-- Required work --
[1] Name each user who posted in the thread on the smoking guide bar below, listing every name once.
[2] Reproduce word for word the passage of the thread on the smoking guide bar from "Is it possibly" to "oiling just fine.".

-- Text block --
start
# Guide bar/chain smoking



## 1stihl (Nov 1, 2010)

Hello all!
Would appreciate your advice on this: Stihl MS 361 - bar was smoking a LOT, and chain would dull quickly. Got oiler cleaned/repaired, but it still smokes, and sharpened chains dull quickly. Oil is feeding OK.

Any thoughts?

Thanks.

Dave


----------



## BlueRidgeMark (Nov 1, 2010)

What are you cutting?


----------



## 1stihl (Nov 1, 2010)

Usually oak, and other hardwoods (including "soft" stuff like sweetgum). Sometimes pine.

Thx,

Dave


----------



## sweetjetskier (Nov 1, 2010)

Are the chains sharpened correctly?

Are the chains and bar the same gauge?

Is the oil output great enough to keep the bar oiled sufficiently when cutting ?

Are the grooves in the bar clean of sawdust,etc so the oil can flow ?


----------



## 1stihl (Nov 1, 2010)

Are the chains sharpened correctly?
ANS: I've always sharpened my own chains, and never had a smoking problem like this. Taught by a pro, and took good notes. Having said that, there could still be error on my part. My next step was to have it sharpened professionally to eliminate that variable. 

Are the chains and bar the same gauge?
ANS: Good question. Will confirm when I get back home.

Is the oil output great enough to keep the bar oiled sufficiently when cutting ?
ANS: I believe so. I was taught to test for that by running full throttle w/ the bar tip a few inches away from a clean surface, and checking for oil that is thrown off the chain.

Are the grooves in the bar clean of sawdust,etc so the oil can flow ?
ANS: Yes, groves are clear. Blow it out routinely w/ high pressure air hose.

Suspect that the bar itself may be worn, but not sure how to tell.

THX!

d


----------



## Currently (Nov 2, 2010)

What are you using for bar oil?

Has the bar ever been pinched hard felling a tree?
Had to open my groove up using a flat screwdriver a few times.


----------



## komatsuvarna (Nov 3, 2010)

Is it possibly to get some pictures of your chain up? If you can hold it wide open a couple inches from some wood and it slings a trail of oil like you were talking about, its probably oiling just fine.


----------



## Gypo Logger (Nov 3, 2010)

My guess is that the bar groove is worn to the point that the chain leans left and right, preventing it from cutting a straight kerf. Flip the bar over and see if that improves things any.
If the bars rails have turned blue and has been continually forced into the wood, you may need a new bar and chain and possibly sprocket.
Is the chainbrake left on? Had to ask, because I've seen it happen.
John


----------



## Billy Jack (Nov 3, 2010)

Is it possible you are cutting wood that has some sort of abrasive material in higher concentrations than normal? I couldn't tell if your cutting was in one specific location, or in several, by your post.

The quick dulling of the chain sure sounds like a friction/heat issue, but if you are throwing off oil, it should be getting lubrication. Also, can you tell if the chain is substantially hotter/cooler than the bar or is the temp pretty consistent?

The wrong gauge should be readily apparent. I guess a .058 chain could fit tightly in a well-worn .050 bar and be the problem, but I'm still leaning towards an abrasive substance in or on the wood. Last year I was cutting some blown down oak that had been on the ground for some time. It cut fine in most areas, but when I got near the end that was closest to a field (that received regular fertilizer), I noticed that the wood itself looked a bit rotted but actually seemed as hard as concrete. It made the bar smoke and almost immediately dulled three chains on three different saws that had all been cutting fine to that point. Never experienced that before.
end
-- Entries supplied --
start
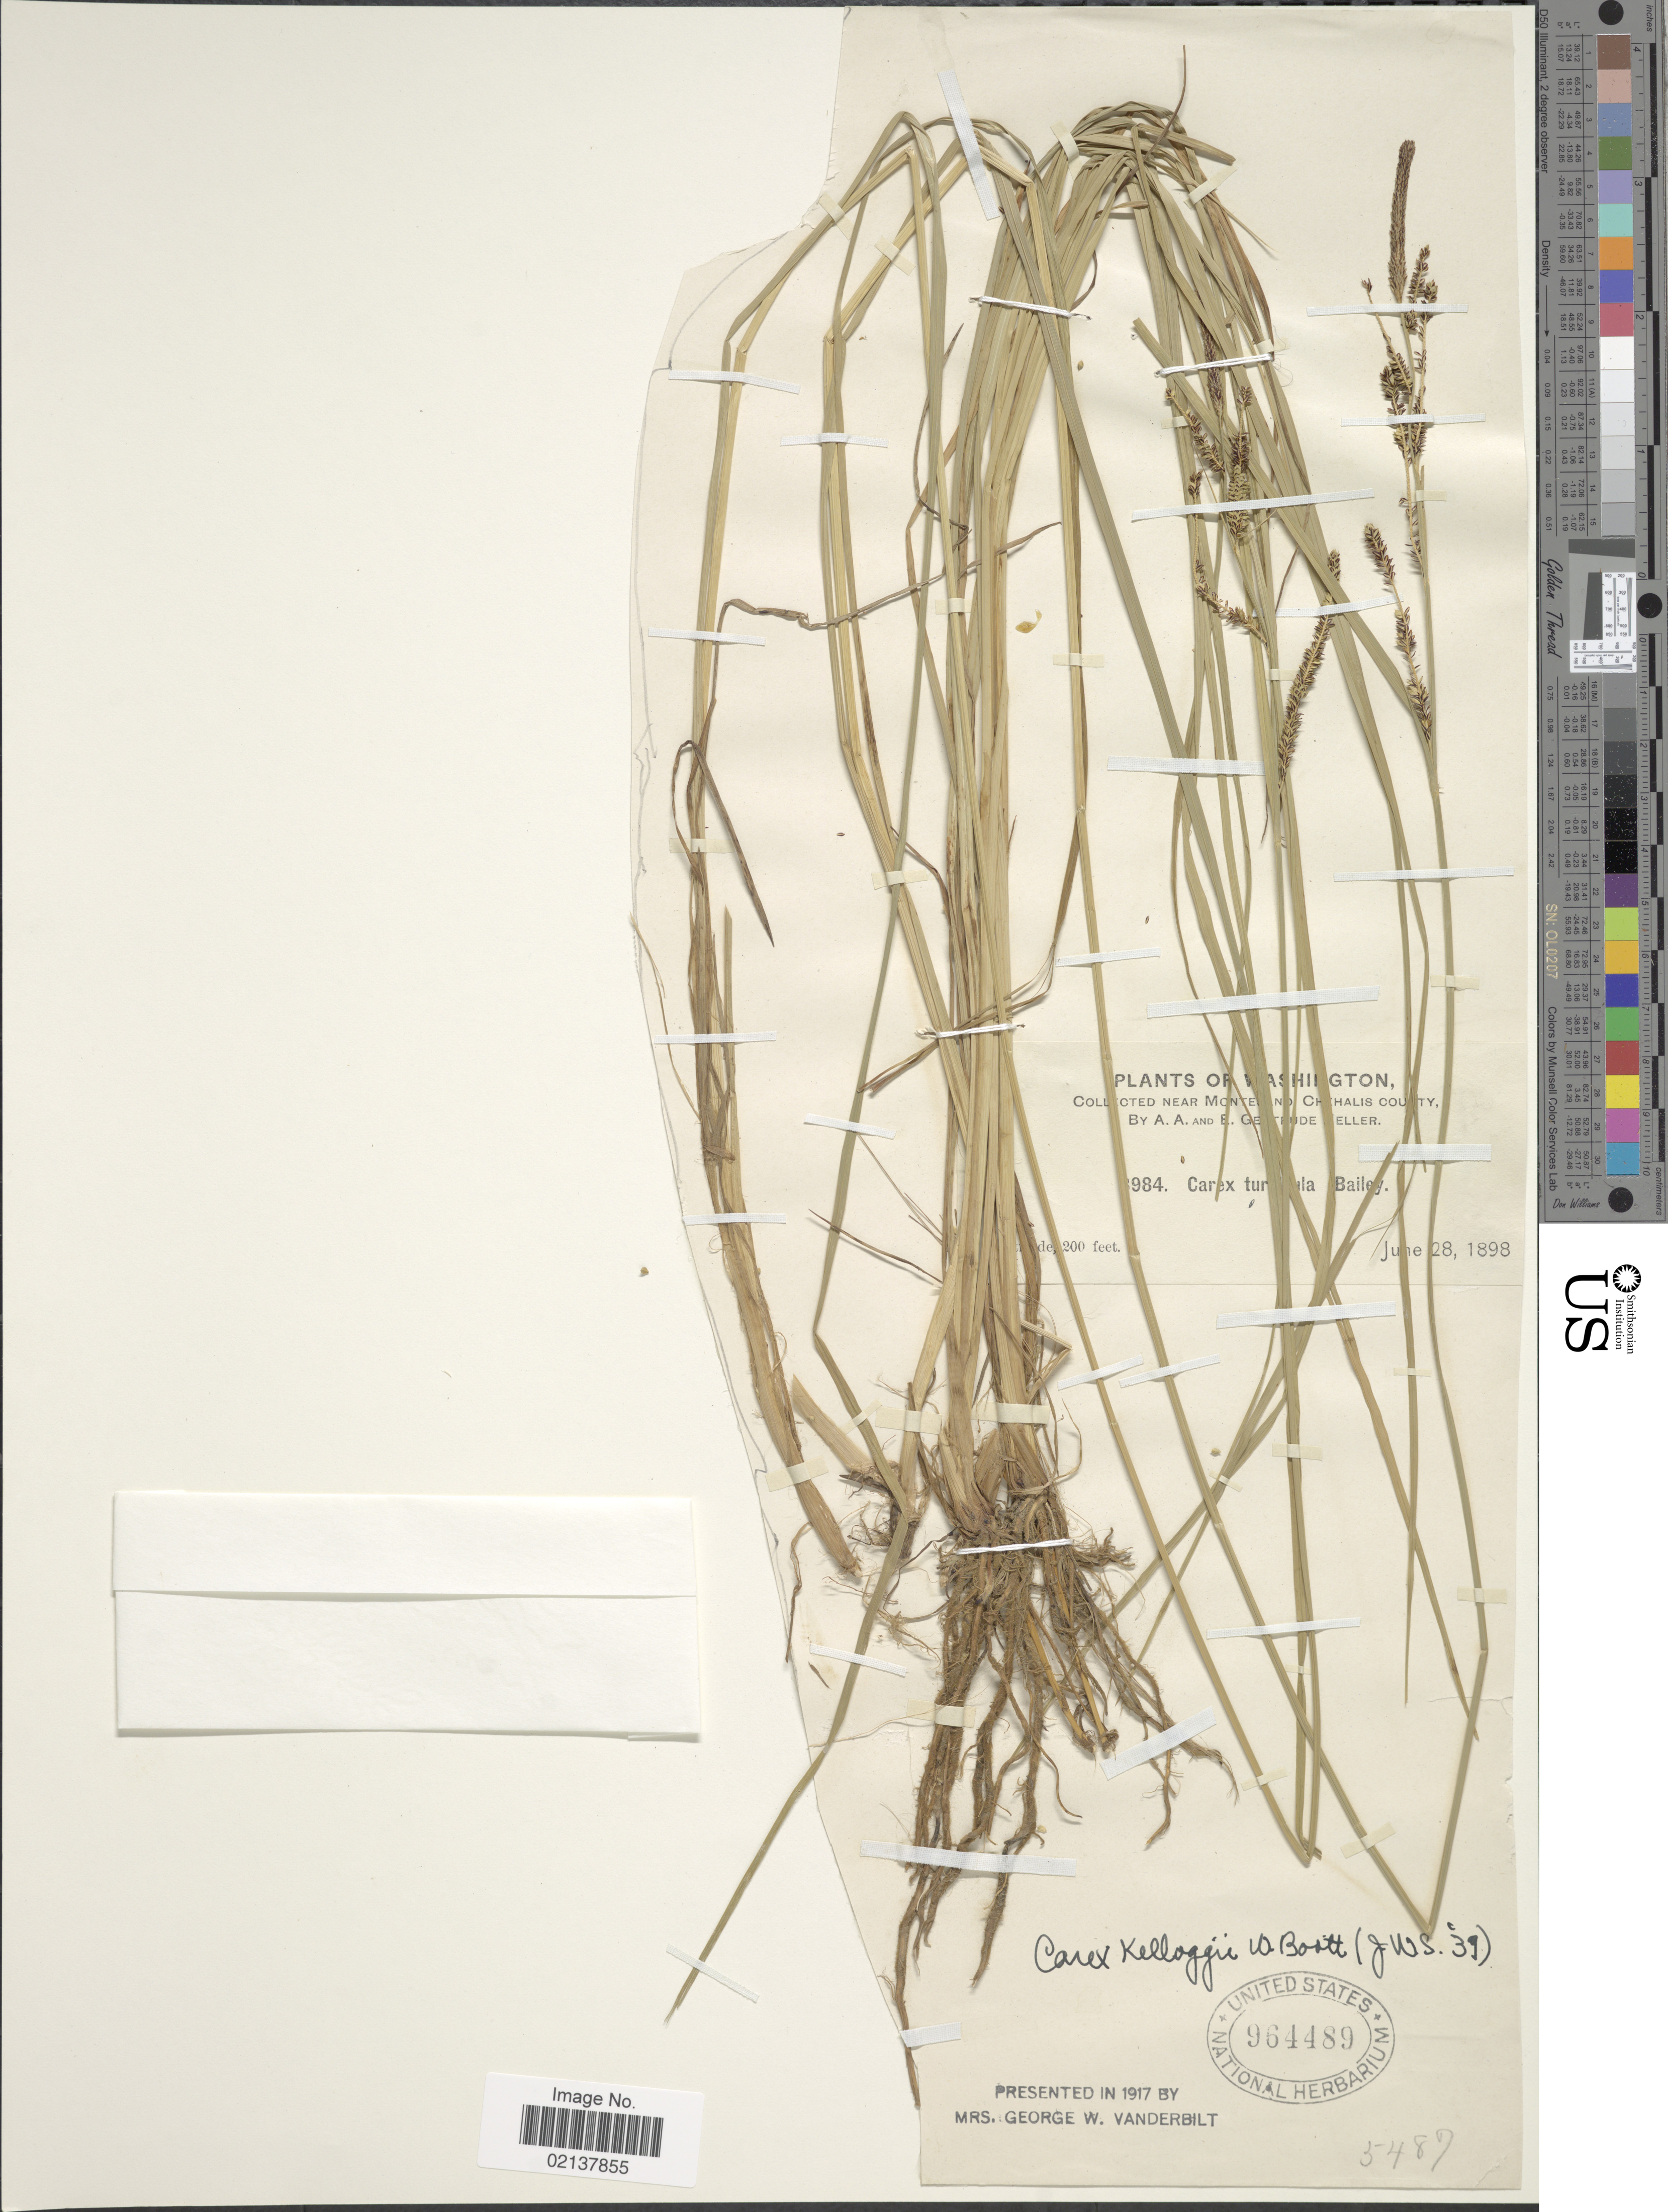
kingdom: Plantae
end
start
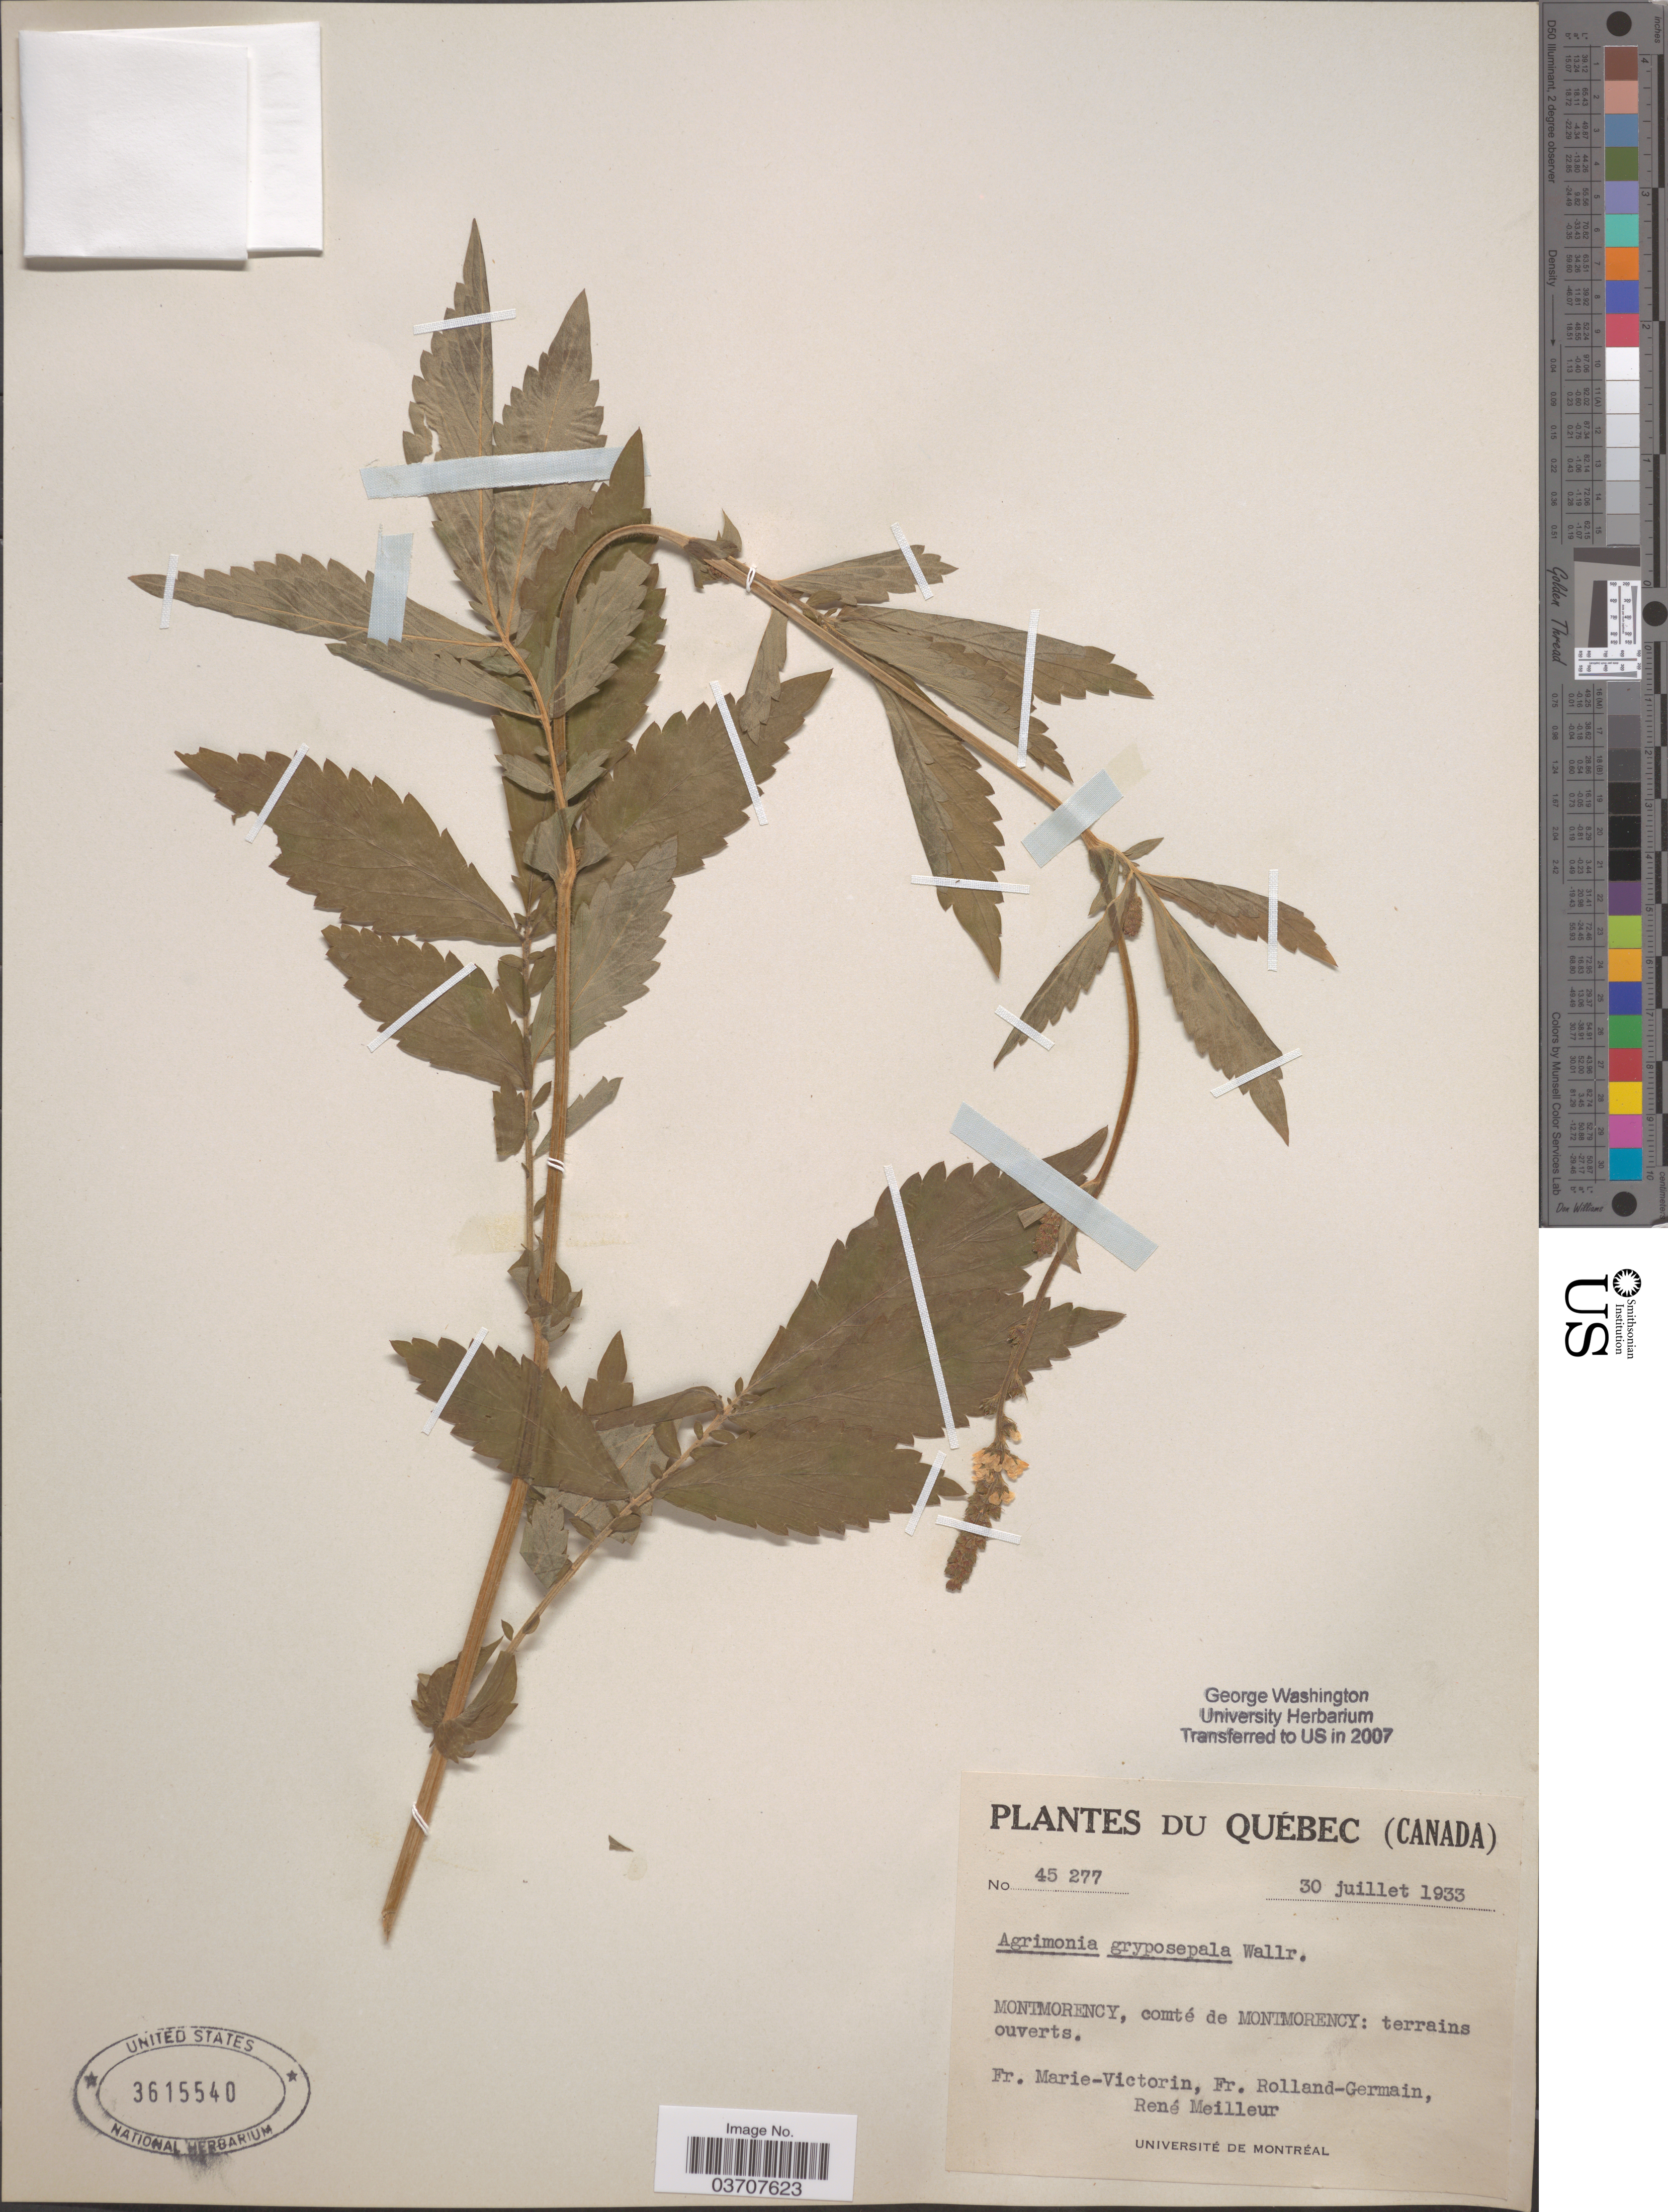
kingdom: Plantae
end
-- Answers provided --
[1] 1stihl, BlueRidgeMark, sweetjetskier, Currently, komatsuvarna, Gypo Logger, Billy Jack

[2]
Is it possibly to get some pictures of your chain up? If you can hold it wide open a couple inches from some wood and it slings a trail of oil like you were talking about, its probably oiling just fine.